Monday, November 27, 2006

Ay ye bonny lad!

Strap on ye kilt and slung de bugpipes under ye arrrrm, it’s ooof to Scotlind we goo.

By now you’re probably wondering if I headed off to Scotland or have just had stroke. Well those who picked the former, you’re a winner.

The fast train to Edinburgh takes four hours, which is about double the amount of time it was delayed for when Willo and I finally boarded at King’s Cross. With a group of 20 odd heading up to watch the Wallabies vs Scotland, it was going to be an interesting weekend when the bar carriage had been drunk dry only 2 hours out of London. For those of you who don't know Willo, this is him. He looks like what would happen if a China man and a bear had sex (sorry Willo - it's the eyes).
Edinburgh is a lovely city. Along with the picturesque castle on the hill, it is flanked on one side by the ocean (well an inlet), two other sides by hills, which leave the valley as the only way in and out – but also a natural wind tunnel. This means the wind kicks off the highlands through the valley and blows with an intensity that would put Monica Lewinsky to shame.
The large part of Edinburgh is still quite old. Buildings aren’t pulled down to make way for new fancy ones, people just move in to the 200-year old brick ones. All this makes the city seem un-touched. That is until some moronic Aussies come in and start laughing at store signs.
After an amusing Friday night, Saturday came around and it was time to play!

Australia vs Scotland












The game was never out of Australia’s hands, a fact not lost on the Scottish. Particulary the ones sitting near us.

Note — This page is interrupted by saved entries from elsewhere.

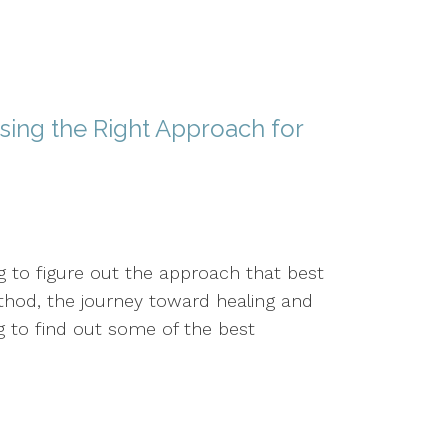
sing the Right Approach for
g to figure out the approach that best
thod, the journey toward healing and
to find out some of the best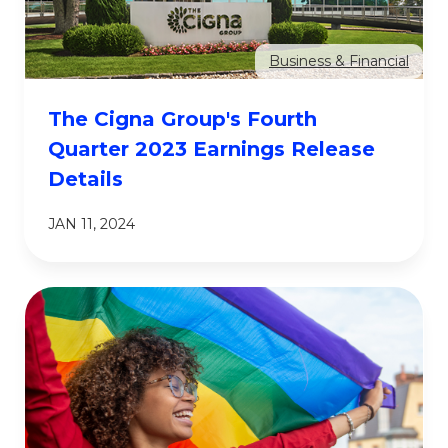
Business & Financial
The Cigna Group's Fourth
Quarter 2023 Earnings Release
Details
JAN 11, 2024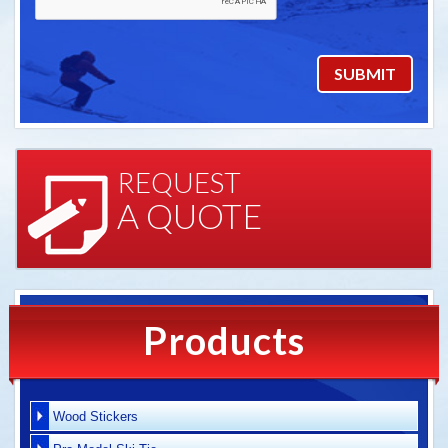
REQUEST
A QUOTE
Products
Wood Stickers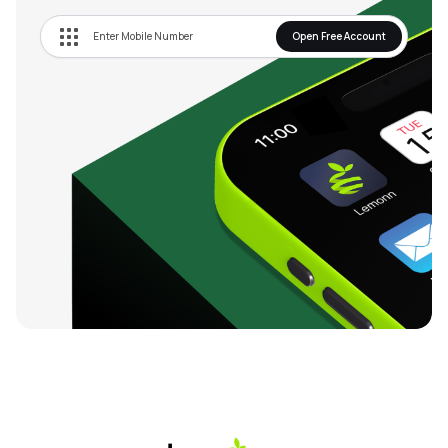
Open Free Account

The Scots are a great bunch to party with. My personal favourite was the man in Mircat Bar who was walking around with the full kilt and outfit, along with Braveheart face paint, and when we jokingly asked him who he was possibly going for, he responded with:

“Whatcha talking aboot, I’m just going shopping. Is thar a game on?”

Picked up some skank in a bar Sunday morning we were up early doors to see what the town offered. With a hearty breakfast, which included those damn beans, but also some haggis, Willo and I were traipsing around the entire town. We damn well went everywhere, even climbed a mountain overlooking city. From 8.30 – 12.00 we walked everywhere; I think we actually saw every tourist site you can name. Then I went to the pub.
A boozy train trip home that involved a large groups of Wallabies supporters (about 50) being rather rowdy, nearly getting in a fight with an overzealous stalker because I was talking to his intended prey for much of the journey, and all finished off by trying to watch Spoon string a sentence together at Pete’s house that evening, and it was a grand old weekend indeed.

Oh yea, and we won (44 -15).

3 Comments:

At 7:35 AM, Blogger LaLa said...

Wow. Haggis and Beans, what a fucking horrible combination.

I bet they had that gross canned tomato.

 
At 7:31 AM, Anonymous Anonymous said...

A chinaman and a bear - that is so true!!!!!

.....did I tell you he is my brother - nice to see he is in good company!!

:-)

 
At 5:50 PM, Blogger Bart said...

Your brother - do you snore like him? If so, poor bugger.